══ Data to examine

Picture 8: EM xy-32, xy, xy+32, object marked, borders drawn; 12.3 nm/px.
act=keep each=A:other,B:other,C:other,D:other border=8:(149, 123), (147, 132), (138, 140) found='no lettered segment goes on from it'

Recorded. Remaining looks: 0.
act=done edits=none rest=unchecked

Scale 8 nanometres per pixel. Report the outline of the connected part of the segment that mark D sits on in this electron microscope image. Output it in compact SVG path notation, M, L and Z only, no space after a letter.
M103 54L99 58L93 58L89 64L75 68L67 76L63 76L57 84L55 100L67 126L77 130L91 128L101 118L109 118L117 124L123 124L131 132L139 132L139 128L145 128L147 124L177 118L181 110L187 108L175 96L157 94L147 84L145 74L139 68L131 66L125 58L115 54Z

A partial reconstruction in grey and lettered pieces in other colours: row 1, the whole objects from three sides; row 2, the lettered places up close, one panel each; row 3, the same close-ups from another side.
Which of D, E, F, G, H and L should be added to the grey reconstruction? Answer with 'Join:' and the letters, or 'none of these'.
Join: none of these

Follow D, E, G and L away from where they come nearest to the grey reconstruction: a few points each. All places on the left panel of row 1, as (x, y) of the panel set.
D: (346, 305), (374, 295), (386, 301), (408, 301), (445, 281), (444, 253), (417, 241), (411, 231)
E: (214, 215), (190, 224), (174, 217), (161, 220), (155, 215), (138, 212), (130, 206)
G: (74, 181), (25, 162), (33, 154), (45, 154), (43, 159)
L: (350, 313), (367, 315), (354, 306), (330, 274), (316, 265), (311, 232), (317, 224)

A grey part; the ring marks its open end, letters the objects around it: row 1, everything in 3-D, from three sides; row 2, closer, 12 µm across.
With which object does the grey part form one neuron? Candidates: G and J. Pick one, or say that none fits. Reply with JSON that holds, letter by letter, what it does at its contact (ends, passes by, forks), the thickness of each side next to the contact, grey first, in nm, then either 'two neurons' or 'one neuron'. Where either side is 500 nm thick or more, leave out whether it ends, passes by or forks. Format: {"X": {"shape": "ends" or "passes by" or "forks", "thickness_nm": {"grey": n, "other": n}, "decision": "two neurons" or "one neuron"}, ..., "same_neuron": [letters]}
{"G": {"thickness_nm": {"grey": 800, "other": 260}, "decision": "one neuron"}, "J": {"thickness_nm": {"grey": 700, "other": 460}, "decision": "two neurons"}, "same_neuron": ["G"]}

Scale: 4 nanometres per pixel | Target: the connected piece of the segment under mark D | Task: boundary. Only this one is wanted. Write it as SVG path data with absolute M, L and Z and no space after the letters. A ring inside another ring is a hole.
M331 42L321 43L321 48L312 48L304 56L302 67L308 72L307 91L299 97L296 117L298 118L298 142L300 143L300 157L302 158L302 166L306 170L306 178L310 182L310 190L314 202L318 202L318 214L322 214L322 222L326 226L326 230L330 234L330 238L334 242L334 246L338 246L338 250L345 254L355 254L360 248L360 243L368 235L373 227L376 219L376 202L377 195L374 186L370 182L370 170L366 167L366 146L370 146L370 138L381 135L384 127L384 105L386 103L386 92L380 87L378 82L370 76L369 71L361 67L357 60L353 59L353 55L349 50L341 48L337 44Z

════
══ Data to examine

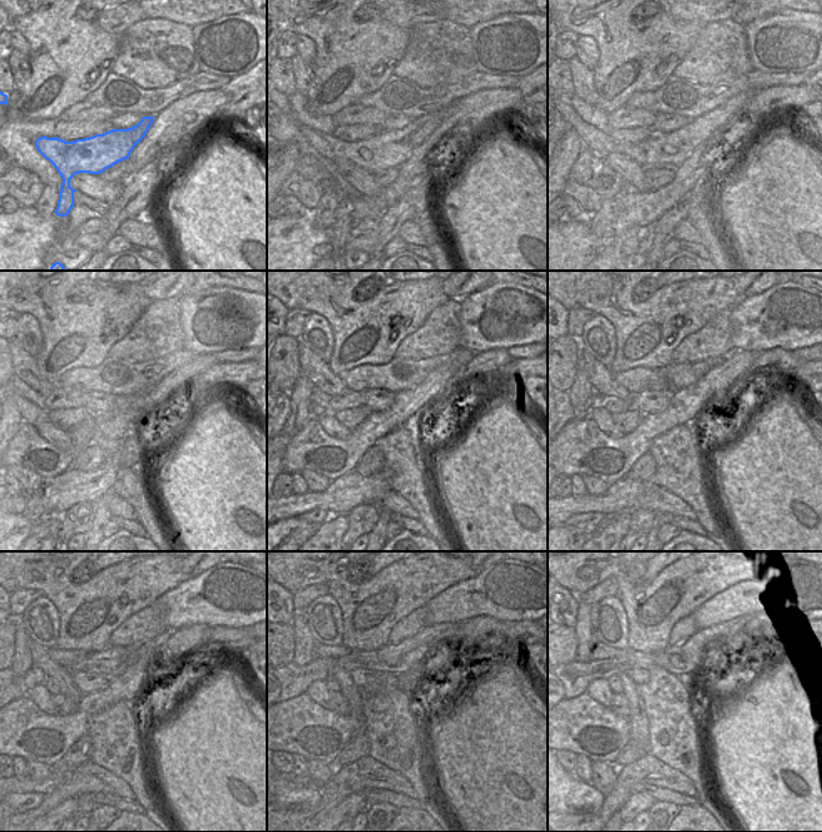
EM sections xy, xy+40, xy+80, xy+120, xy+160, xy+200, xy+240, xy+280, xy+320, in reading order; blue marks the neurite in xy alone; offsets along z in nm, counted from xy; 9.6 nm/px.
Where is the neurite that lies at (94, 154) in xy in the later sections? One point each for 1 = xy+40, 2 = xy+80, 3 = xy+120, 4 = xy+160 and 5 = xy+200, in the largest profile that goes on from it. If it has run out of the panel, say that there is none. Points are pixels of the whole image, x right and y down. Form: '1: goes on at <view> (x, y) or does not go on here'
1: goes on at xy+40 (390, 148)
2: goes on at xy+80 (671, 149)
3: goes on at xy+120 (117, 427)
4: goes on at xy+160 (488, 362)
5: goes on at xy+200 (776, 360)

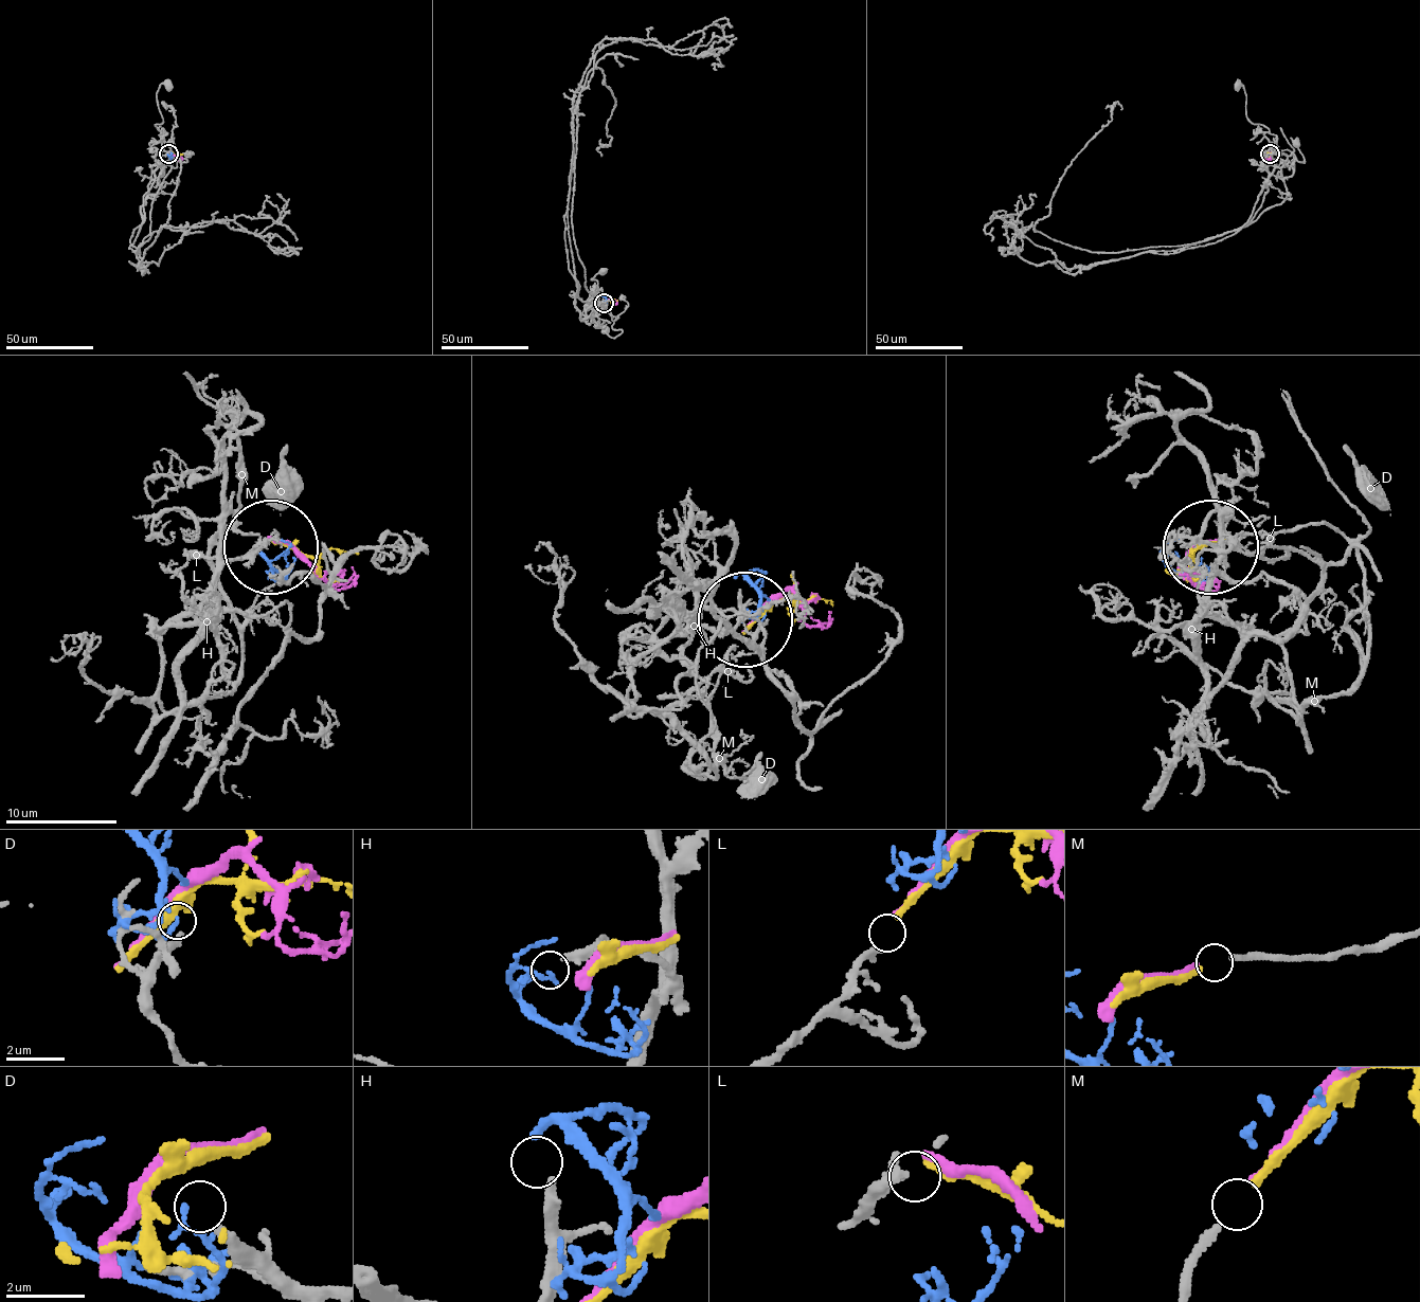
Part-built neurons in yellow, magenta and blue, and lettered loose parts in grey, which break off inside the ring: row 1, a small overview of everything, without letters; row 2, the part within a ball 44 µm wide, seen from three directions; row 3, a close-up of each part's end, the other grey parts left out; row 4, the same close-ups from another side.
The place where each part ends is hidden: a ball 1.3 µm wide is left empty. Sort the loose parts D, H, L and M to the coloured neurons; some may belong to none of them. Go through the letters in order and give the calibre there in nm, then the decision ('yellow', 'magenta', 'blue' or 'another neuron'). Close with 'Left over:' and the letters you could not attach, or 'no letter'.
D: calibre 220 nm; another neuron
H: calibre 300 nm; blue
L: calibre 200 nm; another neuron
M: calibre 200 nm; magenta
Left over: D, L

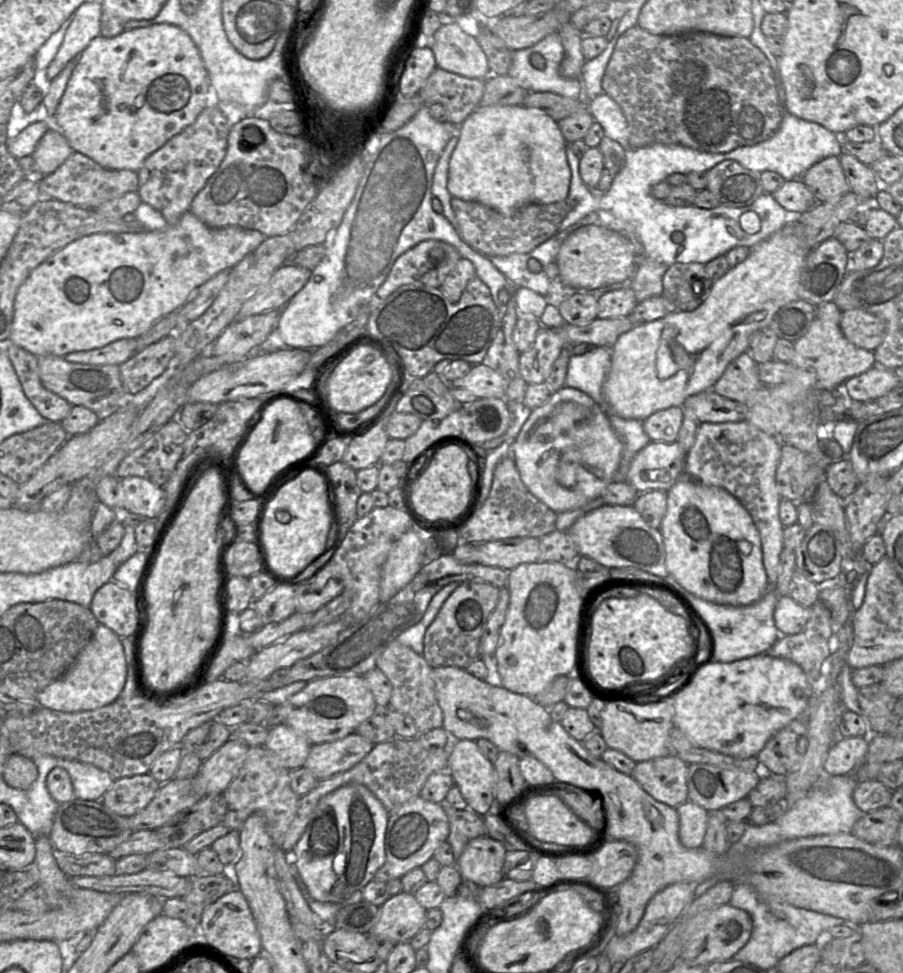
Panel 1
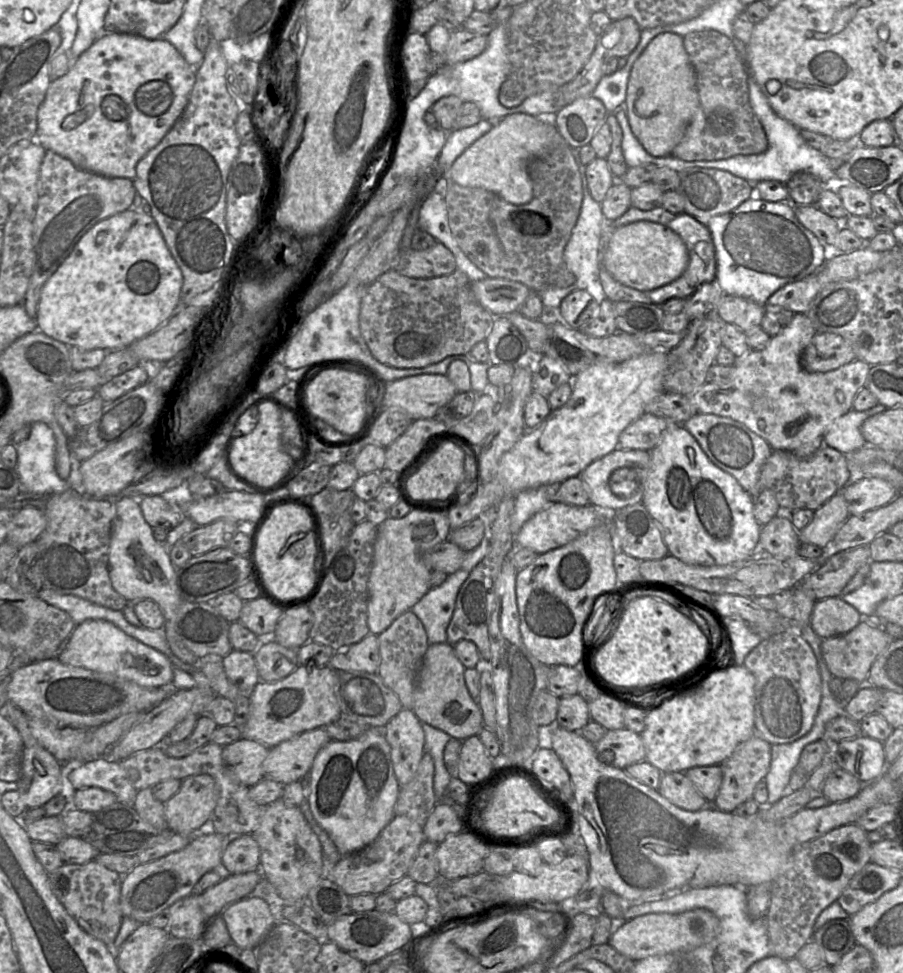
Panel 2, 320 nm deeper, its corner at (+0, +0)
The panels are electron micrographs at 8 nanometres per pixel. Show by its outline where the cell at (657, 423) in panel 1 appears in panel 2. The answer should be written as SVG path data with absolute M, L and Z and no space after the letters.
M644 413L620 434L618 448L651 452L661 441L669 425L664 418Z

════
══ Data to examine

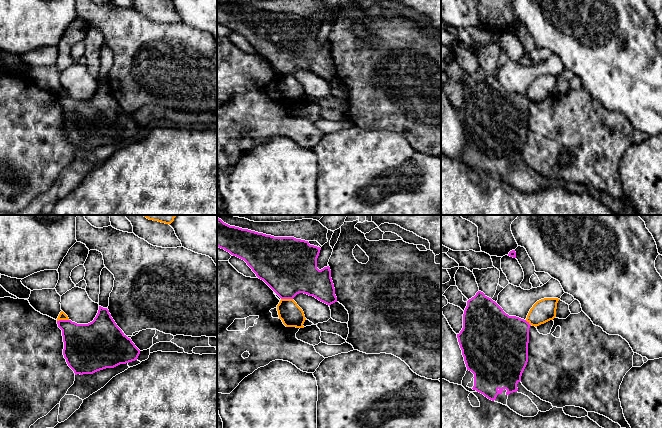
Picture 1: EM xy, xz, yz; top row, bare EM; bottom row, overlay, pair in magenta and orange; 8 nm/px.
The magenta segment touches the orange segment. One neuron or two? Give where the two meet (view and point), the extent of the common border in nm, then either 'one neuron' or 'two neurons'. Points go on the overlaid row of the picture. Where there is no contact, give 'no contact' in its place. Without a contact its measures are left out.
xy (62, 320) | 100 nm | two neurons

════

• **Aim of the exercise**
The entries above hold the needed span. Transcribe exactly the lines from the one with "Picture 8: EM" to the one with "A grey part;", both included.

• **Solved exercise**
Picture 8: EM xy-32, xy, xy+32, object marked, borders drawn; 12.3 nm/px.
act=keep each=A:other,B:other,C:other,D:other border=8:(149, 123), (147, 132), (138, 140) found='no lettered segment goes on from it'

Recorded. Remaining looks: 0.
act=done edits=none rest=unchecked

Scale 8 nanometres per pixel. Report the outline of the connected part of the segment that mark D sits on in this electron microscope image. Output it in compact SVG path notation, M, L and Z only, no space after a letter.
M103 54L99 58L93 58L89 64L75 68L67 76L63 76L57 84L55 100L67 126L77 130L91 128L101 118L109 118L117 124L123 124L131 132L139 132L139 128L145 128L147 124L177 118L181 110L187 108L175 96L157 94L147 84L145 74L139 68L131 66L125 58L115 54Z

A partial reconstruction in grey and lettered pieces in other colours: row 1, the whole objects from three sides; row 2, the lettered places up close, one panel each; row 3, the same close-ups from another side.
Which of D, E, F, G, H and L should be added to the grey reconstruction? Answer with 'Join:' and the letters, or 'none of these'.
Join: none of these

Follow D, E, G and L away from where they come nearest to the grey reconstruction: a few points each. All places on the left panel of row 1, as (x, y) of the panel set.
D: (346, 305), (374, 295), (386, 301), (408, 301), (445, 281), (444, 253), (417, 241), (411, 231)
E: (214, 215), (190, 224), (174, 217), (161, 220), (155, 215), (138, 212), (130, 206)
G: (74, 181), (25, 162), (33, 154), (45, 154), (43, 159)
L: (350, 313), (367, 315), (354, 306), (330, 274), (316, 265), (311, 232), (317, 224)

A grey part; the ring marks its open end, letters the objects around it: row 1, everything in 3-D, from three sides; row 2, closer, 12 µm across.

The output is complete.